— EXCERPT —
##############################

To kickstart the blogging week, I am posting a new Goodreads Monday update. Like what I did in the first two months of 2022, I found myself cramming with books released in 2022 that I currently have. I am currently reading Jennifer Egan’s latest novel, The Candy House. It is the reason I read her Pulitzer Prize-winning book, A Visit From The Goon Squad, despite my ambivalence brought about by the concern about the novel’s structure. I did end up liking the book which made me look forward to its sequel, The Candy House. However, the book I am featuring this week is not a recent release, rather, it is a book that is quite old. Not that old but still old, Agatha Christie’s The Rose and the Yew Tree.

I have long been a fan of Agatha Christie whose prolific career featured over eighty books of mystery and suspense fiction. This earned her the moniker of Queen of Suspense. My venture into her oeuvre started with The Murder on the Orient Express over a decade ago. A friend recommended her and so I decided to give her a chance. I was blown! I guess the intense reaction is partly due to the fact that at the time I read her novel, I was in a reading slump. I also lost interest in suspense and mystery fiction. The Murder on the Orient Express reignited that. It also marked the start of a reader-writer relationship that covered, so far, 30 books. Christie is currently my second most-read writer, after Danielle Steel.

##############################

— PROVIDED MATERIAL —
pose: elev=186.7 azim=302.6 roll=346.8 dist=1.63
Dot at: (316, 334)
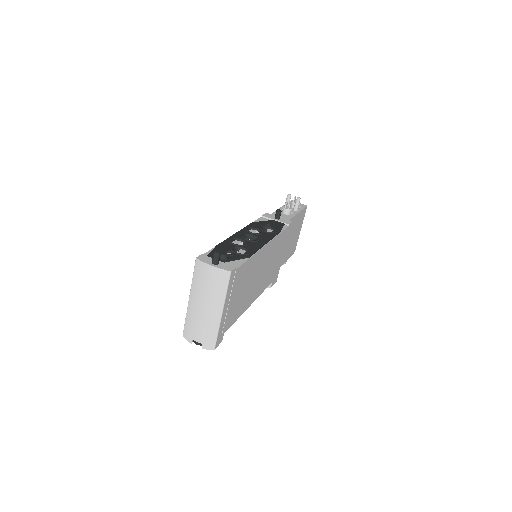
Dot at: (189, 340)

##############################

— GOAL 1 —
In the blog post, which Agatha Christie novel first got the writer started on her books?
— GOAL 2 —
Reproduce the blog post word for word between "I have long" and "after Danielle Steel.", inclusive.
— GOAL 3 —
Resume the Goodreads Monday blog post after its last sentence.
You won't need the material to complete what comes next.

— TASK RESPONSE 1 —
The Murder on the Orient Express.

— TASK RESPONSE 2 —
I have long been a fan of Agatha Christie whose prolific career featured over eighty books of mystery and suspense fiction. This earned her the moniker of Queen of Suspense. My venture into her oeuvre started with The Murder on the Orient Express over a decade ago. A friend recommended her and so I decided to give her a chance. I was blown! I guess the intense reaction is partly due to the fact that at the time I read her novel, I was in a reading slump. I also lost interest in suspense and mystery fiction. The Murder on the Orient Express reignited that. It also marked the start of a reader-writer relationship that covered, so far, 30 books. Christie is currently my second most-read writer, after Danielle Steel.

— TASK RESPONSE 3 —
To the uninitiated, you might be wondering why the writer’s name is different. Mary Westmacott is actually a pseudonym used by Christie. The backstory behind this is quite interesting. Back in 1926, Christie disappeared for a while after her husband asked for a divorce. Her sudden disappearance made it to mainstream news. She would, later on, be located eat the Swan Hydropathic Hotel in Harrogate, Yorkshire, 184 miles (296 km) north of her home in Sunningdale. There was a gap of 10 days between her disappearance and the time she was found. It was a sensation back then and even made global news. Until now, her disappearance remains one of the biggest mysteries in literature. Christie scholars are also divided.

Shortly after this phase, Christie adopted the pseudonym, Mary Westmacott. She would publish six works, including The Rose and the Yew Tree under this pseudonym. Christie managed to keep the secret from the public for nearly two decades. It is also said that the books she wrote using this pseudonym deviate from her typical works of mystery fiction, AKA Hercule Poirot/Miss Marple mysteries. These six books included elements of romance which makes me look forward to reading The Rose and the Yew Tree. I am also hoping to read the other books. As the book has been on my bookshelf for nearly six years, I have included it in my 2023 Beat the Backlist Challenge.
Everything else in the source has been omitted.